Assassination, Conspiracy, and the Forgotten Trial of Jack Ruby

by Dan Abrams & David Fisher

Pub Date: June 1st, 2021
ISBN: 978-1-335-91403-3
Publisher: Hanover Square Press

Why did Jack Ruby kill Lee Harvey Oswald?

Abrams, chief legal analyst for ABC News, and journalist Fisher team up for their latest investigation, this time focused on the trial of Ruby, accused of killing JFK assassin Oswald. With the shooting broadly televised, Ruby’s defense lawyers—headed by “square-jawed, silver-maned, impeccably groomed Californian Melvin Belli, arguably the most famous lawyer in the country”—hoped to spare Ruby from the death penalty by conjuring an innovative defense. Ruby, Belli asserted, suffered from a rare mental illness—psychomotor variant epilepsy—that resulted in a fugue state, during which he had no control over what he was doing. The authors offer an animated, overwhelmingly detailed examination of the trial, from the family’s decision to hire a high-powered “superstar” lawyer, whose $50,000 fee, the family believed, could be raised by selling Ruby’s story; to the verdict, when jurors unanimously found Ruby guilty and sentenced him to death. Jury selection was predictably contentious. Of 900 people called to serve, 500 showed up, and after 14 days of lawyerly wrangling, a jury consisting of eight men and four women, all White Protestants, was finally seated. Abrams and Fisher mine transcripts and news coverage to dramatize the trial as it unfolded, including witness testimony, lawyers’ objections, the judge’s rulings, and Belli’s repeated calls for a mistrial.

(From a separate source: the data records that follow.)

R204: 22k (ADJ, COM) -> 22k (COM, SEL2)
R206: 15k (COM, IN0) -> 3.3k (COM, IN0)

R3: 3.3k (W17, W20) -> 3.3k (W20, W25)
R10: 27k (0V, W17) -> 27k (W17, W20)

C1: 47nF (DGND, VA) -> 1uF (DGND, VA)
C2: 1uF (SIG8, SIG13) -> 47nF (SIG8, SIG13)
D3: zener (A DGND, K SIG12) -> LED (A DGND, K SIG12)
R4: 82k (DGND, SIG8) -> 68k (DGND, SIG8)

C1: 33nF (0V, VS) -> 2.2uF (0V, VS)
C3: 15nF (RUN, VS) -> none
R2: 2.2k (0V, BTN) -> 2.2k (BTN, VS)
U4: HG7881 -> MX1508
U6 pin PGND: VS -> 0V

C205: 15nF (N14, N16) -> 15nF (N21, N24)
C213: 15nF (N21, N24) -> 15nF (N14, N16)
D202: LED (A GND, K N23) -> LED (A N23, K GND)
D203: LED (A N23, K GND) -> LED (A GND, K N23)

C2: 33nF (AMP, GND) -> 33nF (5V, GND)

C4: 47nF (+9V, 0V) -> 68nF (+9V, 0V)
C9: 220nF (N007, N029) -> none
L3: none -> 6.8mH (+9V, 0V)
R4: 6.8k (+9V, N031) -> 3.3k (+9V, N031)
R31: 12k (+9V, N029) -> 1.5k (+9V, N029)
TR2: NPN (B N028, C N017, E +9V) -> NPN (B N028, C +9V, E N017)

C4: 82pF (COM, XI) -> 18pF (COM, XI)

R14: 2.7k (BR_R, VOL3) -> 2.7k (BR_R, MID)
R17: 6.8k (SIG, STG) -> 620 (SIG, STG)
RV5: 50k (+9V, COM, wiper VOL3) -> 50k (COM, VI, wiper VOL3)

Medical experts for the defense and the prosecution offered contradictory theories about Ruby’s mind. The verdict “was simply the end of the beginning”; Belli won an appeal, citing more than 200 errors by the judge. An increasingly paranoid Ruby testified before the Warren Commission about his motivation, denying a prior connection to Oswald. Suffering from cancer, he died in prison, awaiting a new trial. Did Oswald act alone? Did Ruby? Hints of a conspiracy, left unquestioned by the authors, feed into what they contend “a majority of Americans” suspect.

A bright spotlight on well-worn ground.